The Conseil d’État, the highest administrative court in France, has overturned a ministerial decree that had previously allowed the hunting of the threatened bird species, the curlew.
On Tuesday August 27, the court ordered the immediate suspension of the decree. The case had been brought to court by bird protection group, la Ligue de Protection des Oiseaux (LPO).
The order read: “The suspension of the enforcement of this order must be imposed so far as it sets, at a number greater than zero, the total number of authorised removals of curlews across the entire metropolitan area.”
The original decree was made by ecology minister Elisabeth Borne on July 31, and had authorised, from August 3, the public hunting of the bird on the Atlantic and northern coasts. It was set to allow hunting for the rest of the country, from September 15.

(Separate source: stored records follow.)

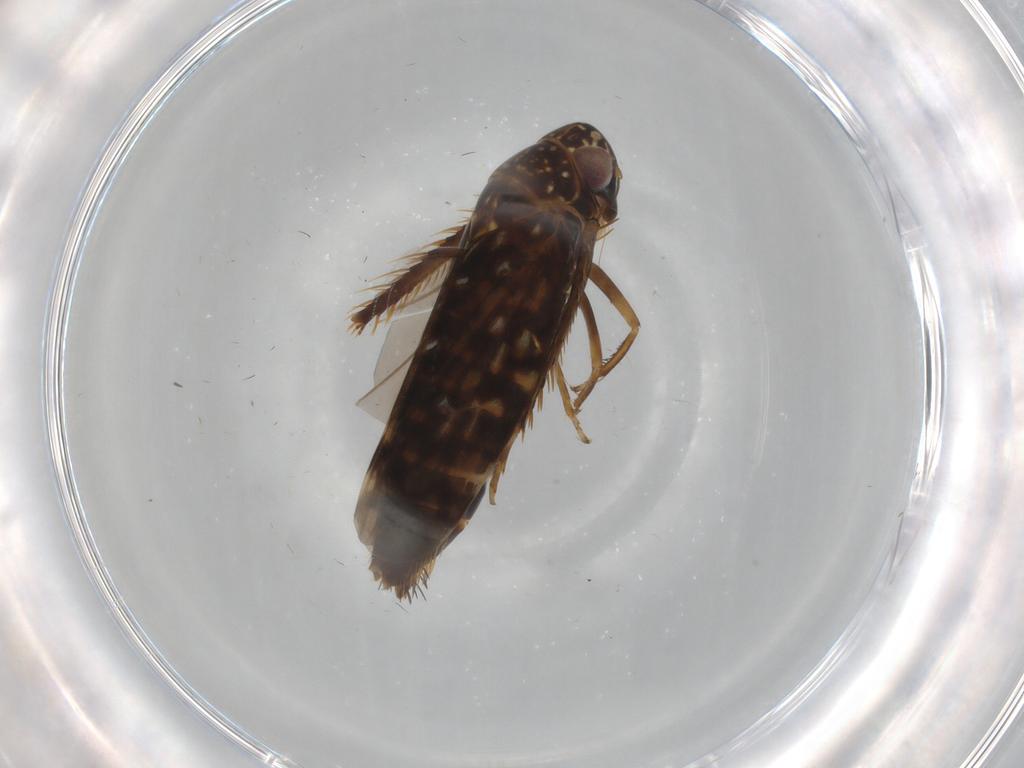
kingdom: Animalia
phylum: Arthropoda
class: Insecta
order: Hemiptera
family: Cicadellidae
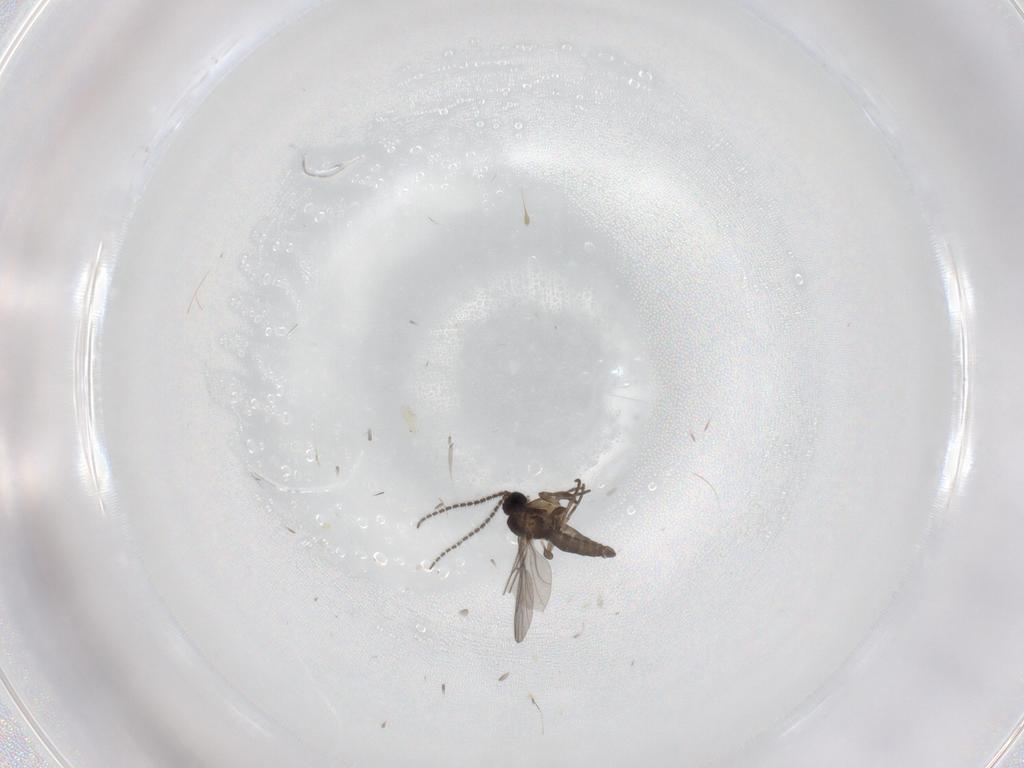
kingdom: Animalia
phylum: Arthropoda
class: Insecta
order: Diptera
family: Sciaridae
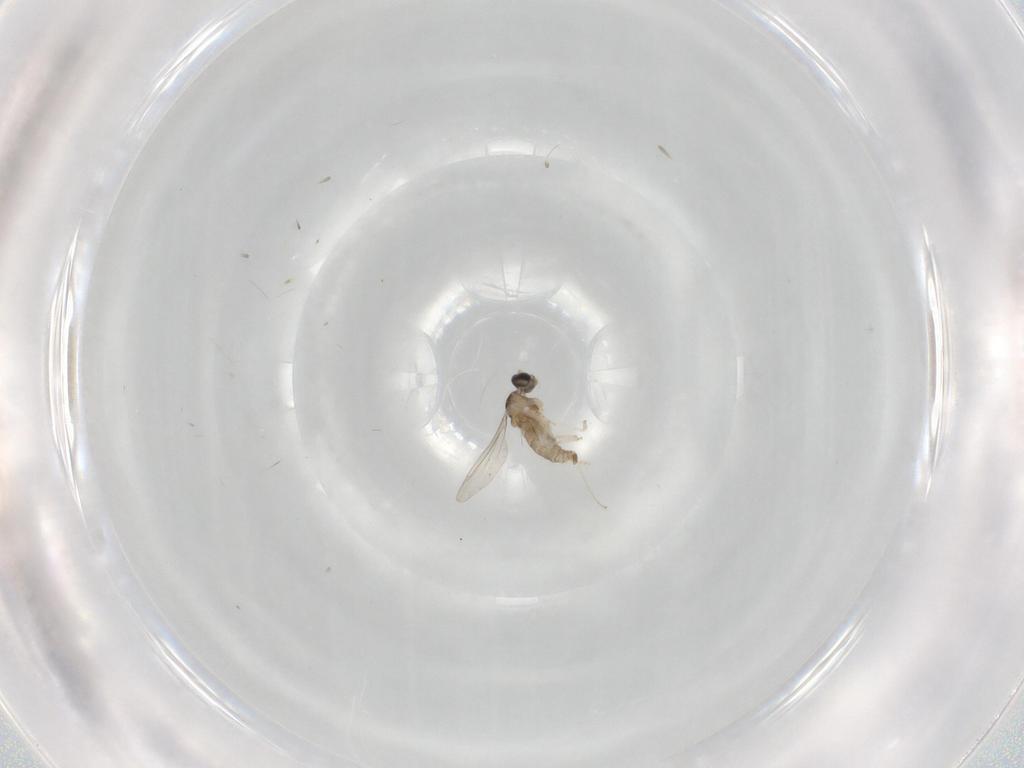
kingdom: Animalia
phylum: Arthropoda
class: Insecta
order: Diptera
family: Cecidomyiidae
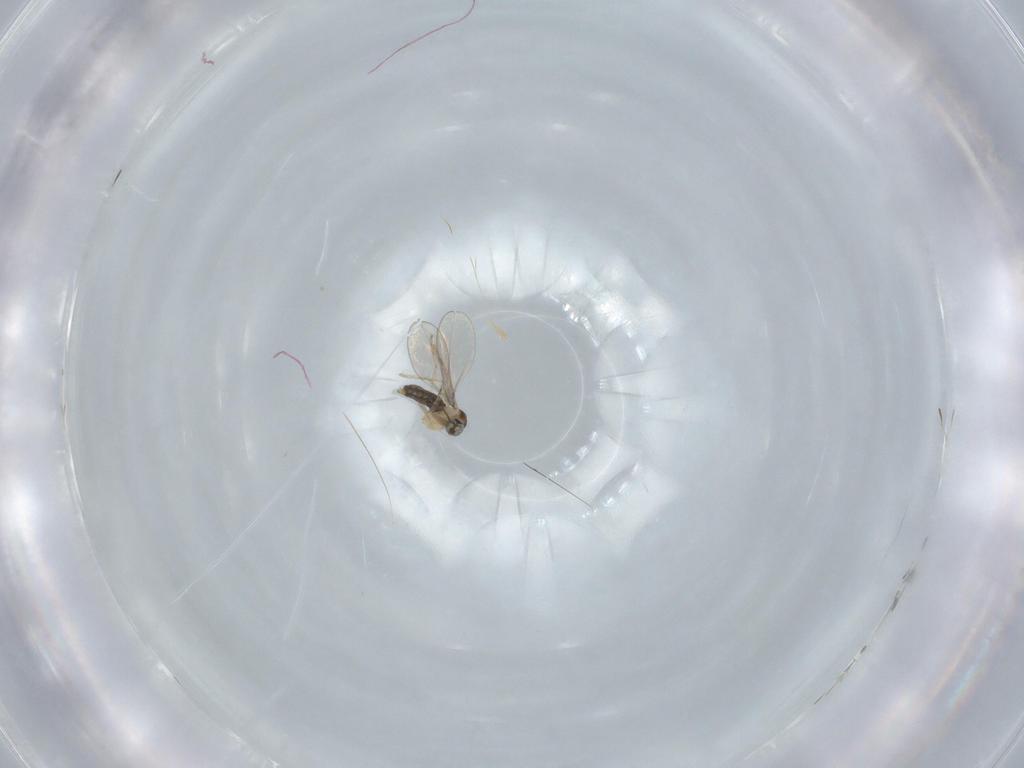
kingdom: Animalia
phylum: Arthropoda
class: Insecta
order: Diptera
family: Cecidomyiidae
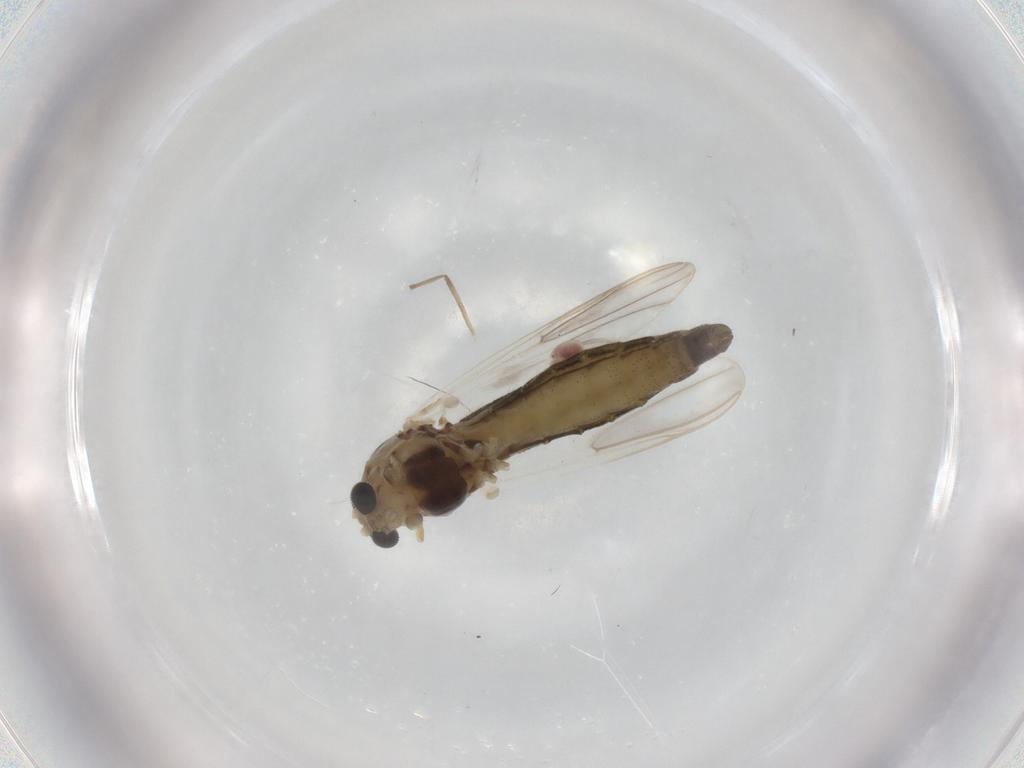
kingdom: Animalia
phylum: Arthropoda
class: Insecta
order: Diptera
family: Chironomidae
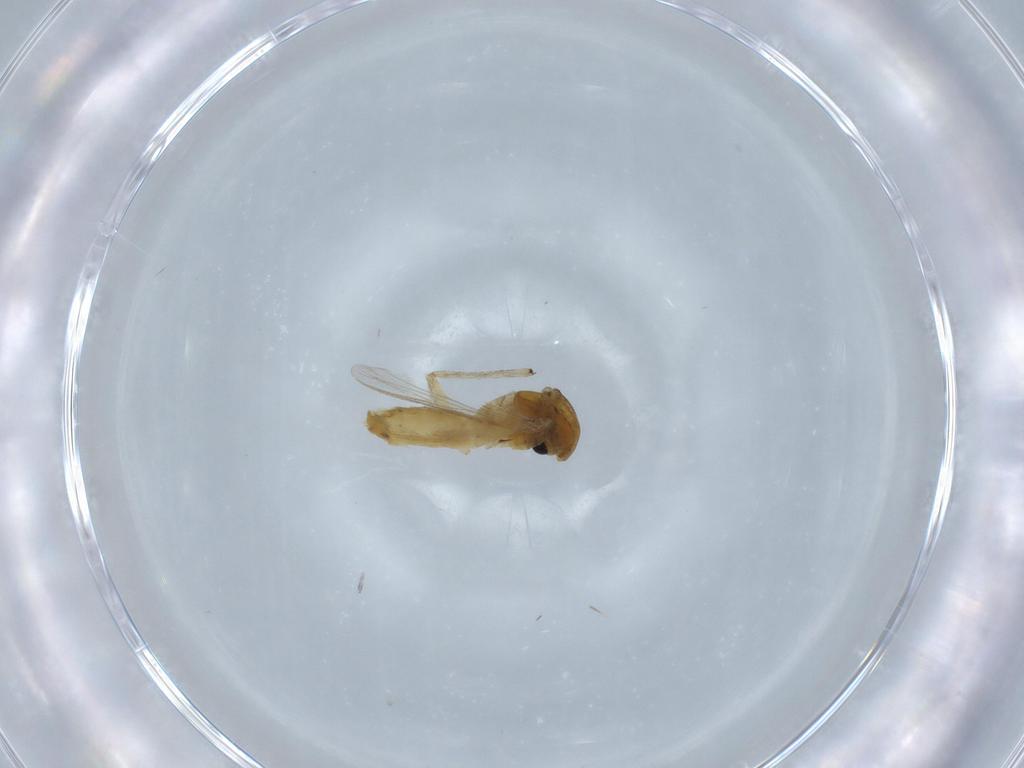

It set the number of birds authorised for hunting at 6,000 – despite the curlew being classified as “near threatened” by the International Union for Conservation of Nature (IUCN), and listed as “decreasing” on its Red List.
It came just months after the government was accused of pandering to the hunting lobby by former ecology minister Nicolas Hulot, after the price of a hunting permit was halved, and new “adaptive management” measures were announced to replace the existing list of “huntable species”.
The LPO called on the Conseil d’État to overturn the authorisation, and was happy with this week’s decision.
“A zero quota for hunting curlew!”
In a press release issued afterwards, it said: “A zero quota for hunting curlew! The government’s strategy of using the principle of ‘adaptive management’ with a view to allowing the hunting of vulnerable wildlife species has been thwarted once again.”
But a statement from the hunting group la Fédération Nationale des Chasseurs de France said that the community was very disappointed in the court decision, and added that the LPO’s actions were merely “ideological” and “made on no scientific basis”.
It said that it had taken steps to ensure that all hunting quotas were respected, and had even set up an app that shows, in real time, the number of birds killed.
In a statement, it said: “The outstretched hand of French hunting, to open a new era of species management, was not accepted.”
This is not the first time this year that the Conseil d’État has overturned a hunting authorisation; in February, it did the same to a decree that had allowed wild goose hunting.
Now, the LPO is worried about the European turtle-dove, which is also endangered (“vulnerable”) by the IUCN. The group said that the minister is set to allow “the killing of 30,000 birds despite the species being globally threatened with extinction”.
Allain Bougrain Dubourg, LPO president, said: “We are now anxiously yet determinedly awaiting the decision [from Ms Borne].
“We are anxious because it is likely that she will again authorise the hunting of a species in a very poor state of conservation; but determined because all of these incomprehensible decisions help our complaint at European level.”